▶ **PROBLEM SET**
A. In the post on happiness below, shorten the paragraph that begins "First thing: understand" while keeping its main points.
B. Carry on the post on happiness below, picking up right after its last sentence.

▶ **TEXT BLOCK**
“How do you do it? How do you just let things go? How do you get to be happy?” Sadly, the person asking me these questions rejected every one of my suggestions. I got a litany of can’t, and tried but it didn’t work, and I don’t know.
So here’s the big news: I have my shit days too. And like the Friends theme tune says, sometimes they turn into weeks, months, even years. Not years plural, actually – but some individual years have been ones to forget.
That said, I’m sure that even those years, the worst individual years, had days, weeks, maybe even a month or two that were pretty good. At the very least they will have had perfect hours.
Don’t rush off – I’m not going to talk about those bad times. I don’t need to. I already have. They’re done. I’m more interested today in answering those questions again, just in case somebody reads this who isn’t so fixated on can’t, failed, & not knowing. Just in case, given that this is going out on the 1st January, someone reads it who thinks can and maybe next time it will work and I might not know yet but I’ll keep trying to figure it out.
First thing: understand that ‘simple’ isn’t the same as ‘easy’. Whenever I say, “it’s really simple”, I don’t mean, “It’s really easy.” What I mean is that the concepts are simple. Anyone can understand the ‘how’. Applying it is the tricky bit. I’m not going to under-play that because if you want to be happy – if you really want to be alright when it is not all right – then (sorry guys) you are going to have to work at it.

▶ **DATA RECORDS**
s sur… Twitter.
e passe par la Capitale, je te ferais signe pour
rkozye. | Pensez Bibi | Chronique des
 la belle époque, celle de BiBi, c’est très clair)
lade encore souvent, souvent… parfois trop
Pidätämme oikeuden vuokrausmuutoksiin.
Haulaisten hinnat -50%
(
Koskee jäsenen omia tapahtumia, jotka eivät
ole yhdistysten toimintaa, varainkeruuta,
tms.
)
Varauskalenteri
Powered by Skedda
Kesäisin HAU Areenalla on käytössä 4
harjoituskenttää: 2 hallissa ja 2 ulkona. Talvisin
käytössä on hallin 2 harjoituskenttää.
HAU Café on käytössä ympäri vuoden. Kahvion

▶ **ANSWERS BY ITEM**
A. "Simple" isn't the same as "easy." The ideas behind being happy are simple, and anyone can understand how it works, but putting them into practice is the hard part. If you truly want to be happy, or alright when things aren't all right, you'll have to work at it.

B.
We seem to be hard-wired to take the path of least resistance, and that path is always to ‘give in’, to withdraw from the arena, to accept the can’t, to assume the failure is permanent and unalterable.
Or to wait until the arena changes its shape, until our external circumstances have been altered by someone or something else…to wait for the magic wand to make all the bad stuff go away.
That is a choice we are allowed to make…it’s just that it is one that makes for a miserable life, if we apply it to being happy, if we apply it to letting go of the stuff that no longer serves us, if we apply it to our relationships, our home, our careers, our lives.
The point about the fairy tale wasn’t that she found the prince, the point was that the golden carriage turned back into a pumpkin. Magic spells have limited life-spans. If we want the happy-ever-after we have to do the work. You’ll notice that the fairy tales never tell you about the ‘ever after’, about what it took to do the ‘living happily’ bit.
Second thing: understand that you do know what you want. Be brave enough to claim that much: the wanting of it. It might take a while before you get to claim the “thing” – whether that is an actual thing, or a way of being, or a place. The first step is to own the ambition. Acknowledge it. Speak it. Don’t worry if some people laugh at you or tell you why you will never get there. Just smile and say: but still, it is what I want.
And then ground that in your values.
Ambition aligned to values equals purpose.
Having a purpose gives us direction. It gives us the yardstick by which we can measure our decisions. The simple rules is: does this serve my purpose?
If that sounds selfish, then maybe in one sense it is, but only to the extent that your purpose is truly and wholly selfish. Values-based living doesn’t really allow for wholly selfish ‘purpose’. I’m not saying that’s a rule. I’m saying that’s the nature of the thing.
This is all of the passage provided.